Der EuGH räumt dem Unionsrecht in ständiger Rechtsprechung (Grundsatzentscheidung Costa/ENEL) den Vorrang ein. Aus dem EUV folge, dass keine innerstaatlichen Rechtsvorschriften dem Europarecht vorgehen könnten. Die Mitgliedstaaten hätten durch den EUV eine endgültige Beschränkung ihrer Hoheitsrechte bewirkt, die durch spätere, einseitige, mit dem Gemeinschaftsbegriff unvereinbare Maßnahmen nicht rückgängig gemacht werden könne.
Daraus folgt, dass aus Sicht des EuGH nationale Rechtsvorschriften (und zwar jeder Art, d.h. abstrakt-generell und konkret-individuell) unanwendbar sind, wenn und soweit sie im Einzelfall einer unmittelbar anwendbaren Bestimmung des Unionsrechts (Primärrecht oder Sekundärrecht) entgegenstehen.
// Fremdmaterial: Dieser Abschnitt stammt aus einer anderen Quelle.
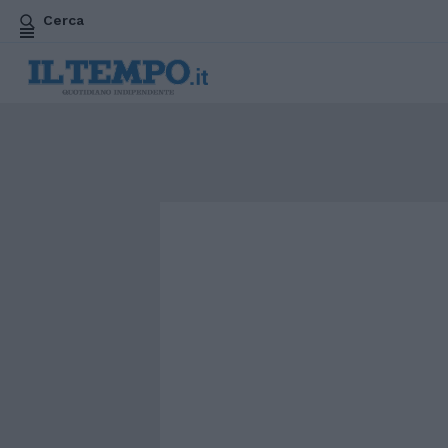
Cerca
Die mitgliedstaatlichen Behörden und Gerichte dürfen dann entgegenstehende innerstaatliche Vorschriften nicht anwenden.
Daraus ergibt sich aber nicht die Nichtigkeit der innerstaatlichen Regelung. Vielmehr greift hier der Anwendungsvorrang. Nationales Recht bleibt weiter gültig. Nur im konkreten Kollisionsfall wird es nicht angewendet.
Das nationale Recht ist kann auch rechtmäßig sein, wenn es dem Unionsrecht widerspricht. Es ist immer nur an dem nationalen höherrangigen Recht zu messen.